I have looked for many reasons justifying the USA lead in the arm’s business. I guess it started with our proven capability in response to the needs of WWII, where we clearly outproduced every country and supplied almost the entire allied effort, then continued following the war’s end and through the cold war in competition with a recovering Russia to impede their socialist empirialism that resulted in the Korean Police Action, as it was referred, that eventually led Dwight D. Eisenhower, at the end of his presidency, to warn us of the unfettered growth and influence of the Military Industrial Complex. That MIC continued growing its influence in their support of future presidents. Reagan, in particular, was almost entirely supported by the new big air “defence” industries in the West Coast that continued, with the old established naval “defence” industies of the East Coast, to engage local communities throughout the country to become dependant on supplying labor, materials and parts to their major industrial operations. Even now, after the threat of socialist empirialism has been long gone, with President Reagan’s call to tear down the Berlin Wall, the Military Industial Complex is nurtured with developing bigger and more sophisticated weaponry, much of which becomes obsolete before ever being used. And with this nurturing came the corrupting innefficiencies of massively top-heavy corporations that were sustainably assured of their relative positions among their few competitors to obtain new and continuing projects. On the basis of constitutionally mandated national defence, they distorted that “defence” to be applied to defending our, (meaning USA,) interests abroad, to result in defending the business interests of a very few influential businessmen, nay profiteers, who positioned themselves to capitalize on existing or initiated conflicts in various foreign countries. This distortion continued to such an extent as to be neglecting the maintenance of our own resources and the maintenance and renovation of our infrastucture at home.
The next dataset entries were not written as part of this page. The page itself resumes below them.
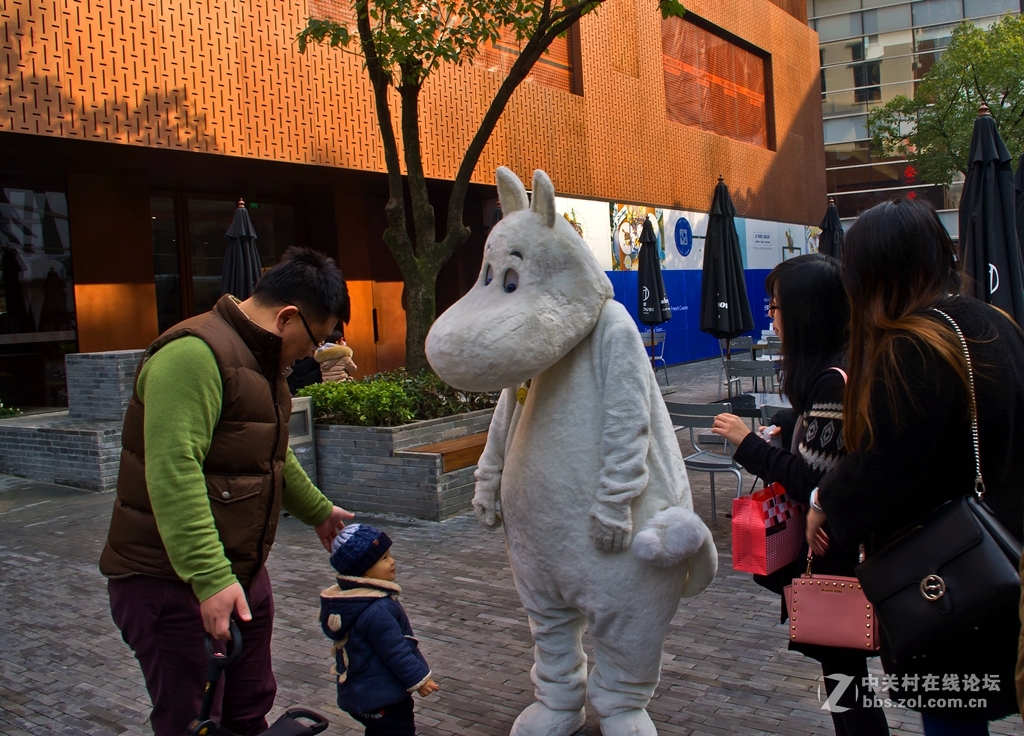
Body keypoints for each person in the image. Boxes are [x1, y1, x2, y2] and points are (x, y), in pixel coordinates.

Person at [99, 247, 355, 736]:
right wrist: (210, 578)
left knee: (248, 710)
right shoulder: (192, 355)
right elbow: (174, 470)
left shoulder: (262, 362)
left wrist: (319, 512)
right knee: (193, 721)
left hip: (240, 577)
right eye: (314, 341)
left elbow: (270, 454)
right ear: (286, 316)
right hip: (170, 583)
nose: (310, 354)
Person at [811, 198, 1024, 734]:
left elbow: (886, 466)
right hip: (1009, 553)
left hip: (951, 576)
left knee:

It remains way past time that we take the Military Industrial Complex and make it work for US, the Amercan people at home. Converting the industrial know how and management skills to restoring, renovating and retrofitting our existing structures, while applying that military focused innovation capability to the problems of efficiency associated with less polluting renewable energy, an innovation that our concentration on military development has made us fall behind many of the developed countries of the planet, even now including developing countries India and China.
Each of the small community MIC works throughout our country can be converted to local and regional infrastructure projects. All it takes is the recognition that the business interests of each community can now be directed back to US the Americans and not to the few profiteers who we have allowed to continue their private interest at the expense of the lives of our troops, our treasury and our public interest, which remains to continue the United States of America as the example of freedom in the pursuit of opportunity for all.
Did anyone mention Israel as the leading US arms recipient? Or is it Saudi Arabia?
Does it even matter, when there is no nation currently residing on planet Earth that does not either buy or sell weapons, which in turn are used to commit murders and attempt racial cleaning and/or genocide?
We humans have really come to a pretty basakwards sense of what makes for global peace, haven’t we …
I picture a caveman cold and hungry. Then the opening scene in the film “2001”. Then back to the caveman jealously eye-balling the fire and food next door, while his cranial wheels begin to turn. Ominously selfish.
I learned long ago that the US reliance on the MIC has rendered much of your electronics industry uncompetitive. These companies that have become so dependant on Pentagon no-bid contracts have never learned to control their costs, mainly because they didn’t have to, and so found that they could not compete with their Japanese and European competitors. Essentially, I found that many of these companies had developed the same kind of business culture one would has expected in the old Soviet Union.